Fine-tuning sentence-transformer for retrieval task makes things worse

Hi,

This is the first time I’m trying to fine-tune a model so I hope someone can help me.
I’m trying to build a semantic-search using weaviate and the following sentence-transformer model: sentence-transformers/multi-qa-mpnet-base-dot-v1

This works relatively well but since the content is of a specific domain (and in German language), I wanted to fine-tune the model using GPL like here Domain Adaptation — Sentence-Transformers documentation

I generated around 40k questions using ChatGPT instead of a T5 or something, because this seemed to work better and I didn’t want to have to fine-tune a T5.
Then I did negative-mining using this model: ml6team/cross-encoder-mmarco-german-distilbert-base
I did not fine-tune this model, maybe that’s the issue?

After that I had my training data, each sample of which consisted of a question, a positive text, a negative text and a margin.
The question are anywhere between 10 and 30 words long.
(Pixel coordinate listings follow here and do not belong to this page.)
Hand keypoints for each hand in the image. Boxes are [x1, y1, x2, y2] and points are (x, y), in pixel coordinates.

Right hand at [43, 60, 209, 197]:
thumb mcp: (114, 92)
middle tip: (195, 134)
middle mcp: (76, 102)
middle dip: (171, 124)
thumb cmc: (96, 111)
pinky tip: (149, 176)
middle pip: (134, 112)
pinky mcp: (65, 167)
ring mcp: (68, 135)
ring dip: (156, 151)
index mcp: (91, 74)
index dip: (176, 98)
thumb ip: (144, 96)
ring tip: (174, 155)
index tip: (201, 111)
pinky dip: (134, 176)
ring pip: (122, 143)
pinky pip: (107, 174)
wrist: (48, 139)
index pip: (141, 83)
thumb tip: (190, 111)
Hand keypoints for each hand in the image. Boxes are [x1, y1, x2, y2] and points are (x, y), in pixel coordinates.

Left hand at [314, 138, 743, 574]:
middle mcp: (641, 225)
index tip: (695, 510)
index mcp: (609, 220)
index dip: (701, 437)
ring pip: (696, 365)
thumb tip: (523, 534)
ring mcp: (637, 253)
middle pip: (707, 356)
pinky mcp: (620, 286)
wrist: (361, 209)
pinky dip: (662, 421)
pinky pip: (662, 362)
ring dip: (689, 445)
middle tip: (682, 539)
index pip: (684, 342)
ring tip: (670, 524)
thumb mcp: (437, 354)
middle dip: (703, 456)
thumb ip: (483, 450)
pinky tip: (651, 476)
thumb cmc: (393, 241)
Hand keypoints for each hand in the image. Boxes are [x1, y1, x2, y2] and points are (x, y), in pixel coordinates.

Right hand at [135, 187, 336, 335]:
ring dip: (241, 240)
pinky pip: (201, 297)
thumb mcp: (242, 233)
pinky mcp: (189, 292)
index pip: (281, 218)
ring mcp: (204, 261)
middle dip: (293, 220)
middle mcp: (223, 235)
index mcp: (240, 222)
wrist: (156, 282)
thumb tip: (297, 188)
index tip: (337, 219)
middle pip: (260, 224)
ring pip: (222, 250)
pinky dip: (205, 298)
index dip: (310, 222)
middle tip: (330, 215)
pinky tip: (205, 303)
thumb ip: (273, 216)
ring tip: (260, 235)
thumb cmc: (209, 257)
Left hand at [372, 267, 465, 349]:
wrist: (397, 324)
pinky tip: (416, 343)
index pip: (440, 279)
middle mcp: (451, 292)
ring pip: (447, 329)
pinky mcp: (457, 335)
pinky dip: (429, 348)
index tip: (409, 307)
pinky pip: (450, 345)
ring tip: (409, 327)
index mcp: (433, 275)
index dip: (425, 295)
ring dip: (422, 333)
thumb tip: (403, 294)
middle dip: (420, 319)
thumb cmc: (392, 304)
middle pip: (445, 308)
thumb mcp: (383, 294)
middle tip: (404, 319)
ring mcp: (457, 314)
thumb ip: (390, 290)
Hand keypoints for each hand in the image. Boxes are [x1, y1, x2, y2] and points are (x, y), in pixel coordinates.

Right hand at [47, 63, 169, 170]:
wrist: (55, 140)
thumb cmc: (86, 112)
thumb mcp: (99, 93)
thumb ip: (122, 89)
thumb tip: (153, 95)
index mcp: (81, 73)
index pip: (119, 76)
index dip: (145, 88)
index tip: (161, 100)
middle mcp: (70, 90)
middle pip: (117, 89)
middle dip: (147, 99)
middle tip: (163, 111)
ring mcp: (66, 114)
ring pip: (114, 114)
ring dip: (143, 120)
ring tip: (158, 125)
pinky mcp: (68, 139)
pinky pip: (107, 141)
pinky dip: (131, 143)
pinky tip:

The texts are anywhere between 50 and 300 words long.

This is the code I used (small batch size to accomodate little memory):

import random
import pandas as pd
from torch.utils.data import DataLoader
from sentence_transformers import SentenceTransformer, InputExample, losses
from sentence_transformers import evaluation


def eval_callback(score, epoch, steps):
    print(epoch, steps, score)

df = pd.read_csv("question_context_neg_triplets.csv")


#train
train_examples = []
#eval
anchors = []
positives = []
negatives = []


for _, row in df.iterrows():
    frage = row["frage"]
    positiv = row["positive"]
    negativ = row["negativ"]
    
    if random.random() < 0.05:  # 5% of the data we'll use for eval
        anchors.append(frage)
        positives.append(positiv)
        negatives.append(negativ)
    else:  
        train_examples.append(InputExample(texts=[frage, positiv, negativ], label=row["margin"]))    


print(len(train_examples), "for training")
print(len(anchors), "for evaluation")

evaluator = evaluation.TripletEvaluator(anchors, positives, negatives, main_distance_function=3) # 3 == dot product

"""# Update the Bi-Encoder Model

We update the bi-encoder model with the new triplets `(query, positive, negative)` using MarginMSELoss
"""
print("Training Bi-Encoder")

#max_seq_length = 512
model_name = "sentence-transformers/multi-qa-mpnet-base-dot-v1"
model_save_path = "/content/drive/MyDrive/multi-qa-mpnet-base-dot-v1-gpld"

model = SentenceTransformer(model_name)
#model.max_seq_length = max_seq_length
train_dataloader = DataLoader(train_examples, batch_size=6, drop_last=True, shuffle=True)
train_loss = losses.MarginMSELoss(model)

#Tune the model
model.fit(train_objectives=[(train_dataloader, train_loss)],
          epochs=1,
          warmup_steps=int(len(train_dataloader)*0.1), 
          evaluator=evaluator, 
          evaluation_steps=500,
          callback=eval_callback,
          output_path=model_save_path)

I did re-ingest all data in weaviate, ensuring that the new model was used to embed them.
After fine-tuning recall goes down A LOT.

Any help would be very much appreciated!